A decisão pode parecer estranha. Mais estranha do que ela, é a sentença. Determinada revista de repercussão nacional chamou quatro integrantes do serviço de informação de “arapongas” e “abelhudos” e foi importunada por eles quando entraram com ação no Superior Tribunal de Justiça. Alegação: os quatro queriam receber, da revista, R$ 40 mil por terem sido chamados de “abelhudos” e “arapongas” e não de detetives. Felizmente o Superior Tribunal de Justiça não aceitou a sentença e, em troca, admitiu que o uso de expressões coloquiais ou populares não representa, “por si só”, uma ilicitude.


A decisão é digna de comemoração. Principalmente quando se sabe que, em uma terra como o Brasil, as palavras, principalmente populares, são desconsideradas. A imprensa, por exemplo, está cheia de anglicanismos. Abertura de matéria, por exemplo, se chama “lead” e o texto meramente informativo, “release”. Data limite é “deadline” e cercadura com texto em destaque, “box”. O mesmo ocorre no futebol.  Oriundo da Inglaterra, é natural que certas palavras, no início, fossem inglesas. Com o tempo, porém, se tornaram portuguesas. A luta para que voltem a ser inglesas é tão grande, no entanto, que muitos são os comentaristas que chamam a “reta final” de um campeonato de “playoff”. As outras palavras, “offside”, por exemplo, e “corner” viraram “impedimento” e “escanteio”. Mas como reagir ao grandprix (expressão francesa) das corridas de carro ou aos sets das partidas de tênis? Isso para não falar dos “games” ou “jogos eletrônicos” e do “time” que substitui, muitas vezes, o “tempo”.


As medidas tomadas pelos magistrados do Superior Tribunal de Justiça, portanto, fazem sentido. Mas a Fifa, pelo menos, não foi atingida por elas. “Arena”, no Brasil, sempre foi chamada de “estádio” e “pagode”, estilo musical. Dando o nome de “pagode” a uma tipografia, a Fifa entrou com um pedido no Instituto Nacional de Propriedade Industrial, Inpi, e registrou a palavra que, por isso mesmo, não pode ser usada por ninguém sem a sua autorização. Diz ela que pode. Desde que tal referência não tenha nenhuma relação com a Copa do Mundo no Brasil.
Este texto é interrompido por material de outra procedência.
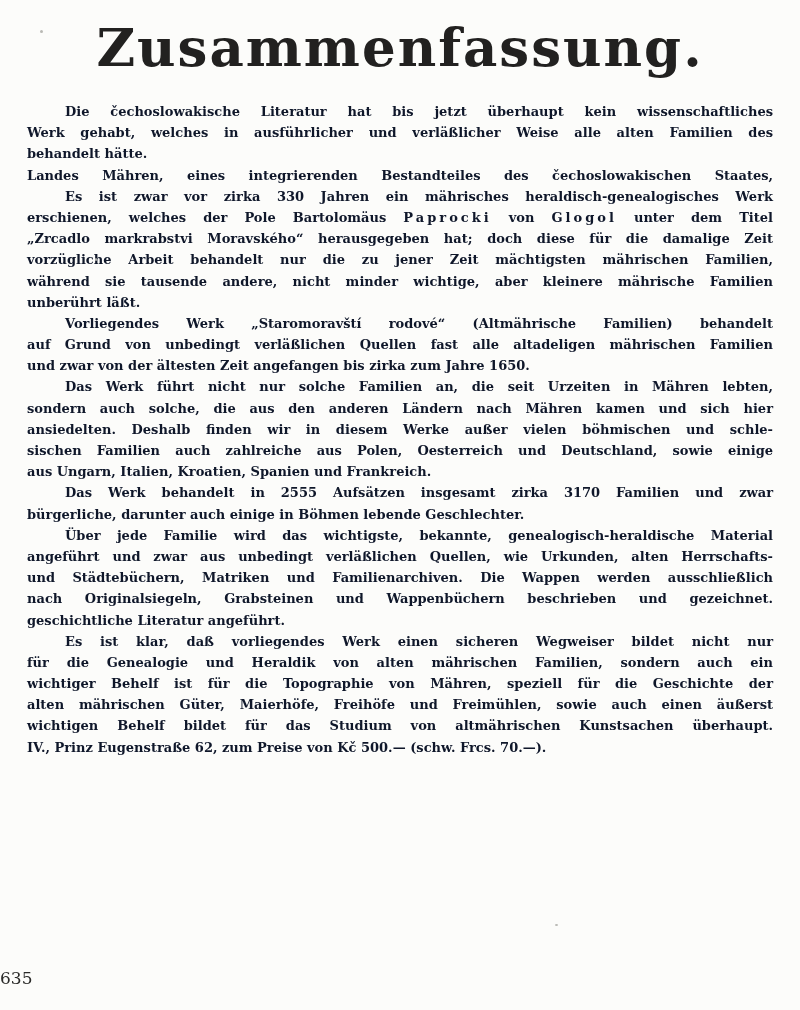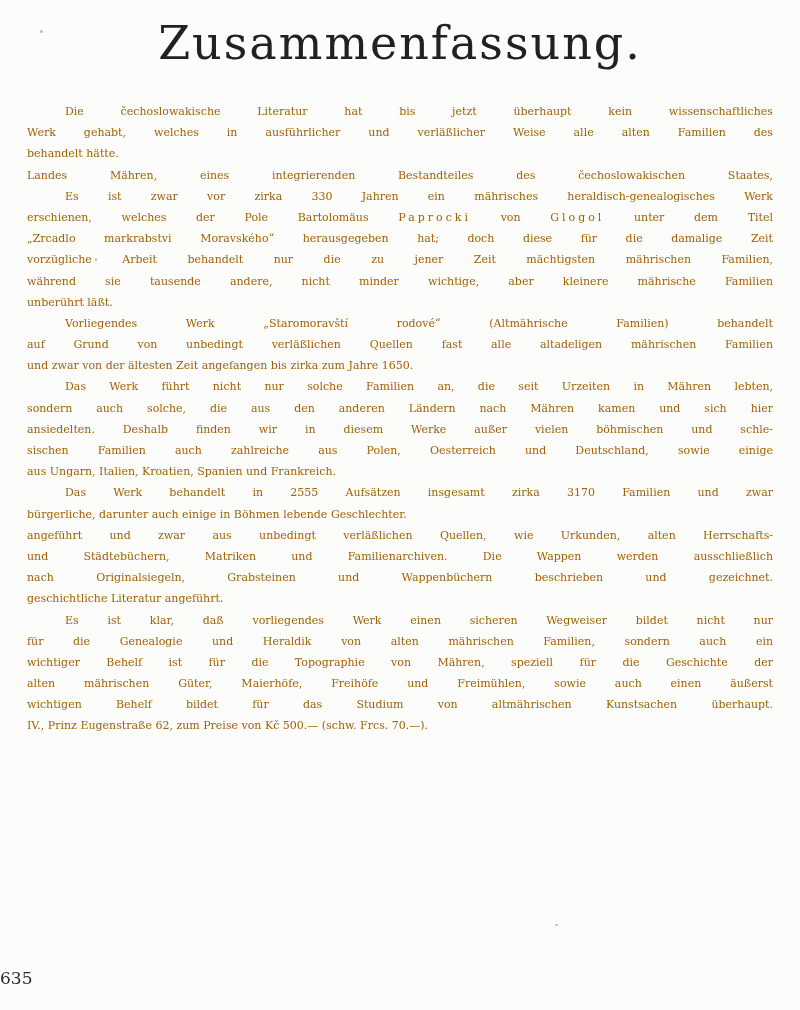"Zusammenfassung." .title { font-size: 46px -> 53px; font-weight: normal -> bold }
Outra palavra ou expressão registrada por ela no Inpi foi “Brasil 2014” e “Mundial 2014”. As outras determinações da Fifa estão em seu Código de Conduta divulgado dia quatro de junho em seu site. Nele, os torcedores não podem usar garrafas ou copo (exceto de papel) nos estádios. Líquido de qualquer espécie, que não sejam comprados no local, ou comidas. Como se isso não bastasse, os torcedores também não terão direito de usar tablet ou laptop nem, muito menos, buzinas.


A preocupação com as manifestações públicas é tão grande que ninguém pode vestir camisa com indicações ideológicas ou cartazes. As bandeiras dos países, naturalmente, podem ser exibidas, mas terão que medir 2m x 1,5 e ter mastros flexíveis. Tudo isso em prol da boa conduta. Boa conduta esta que não foi adotada pela Federaçãoquando decidiu que o Hino da Copa, cantado por Jennifer Lopez, Cláudia Leite e o rapper PitBull, fosse composto em inglês e não em português, como seria mais adequado e educado. Tudo isso, diz ela, em sua defesa, acaba no final de 2014 quando, finalmente, a Lei Geral da Copa perde a validade. O que ela não explica é porque demorará tanto tempo para ter fim.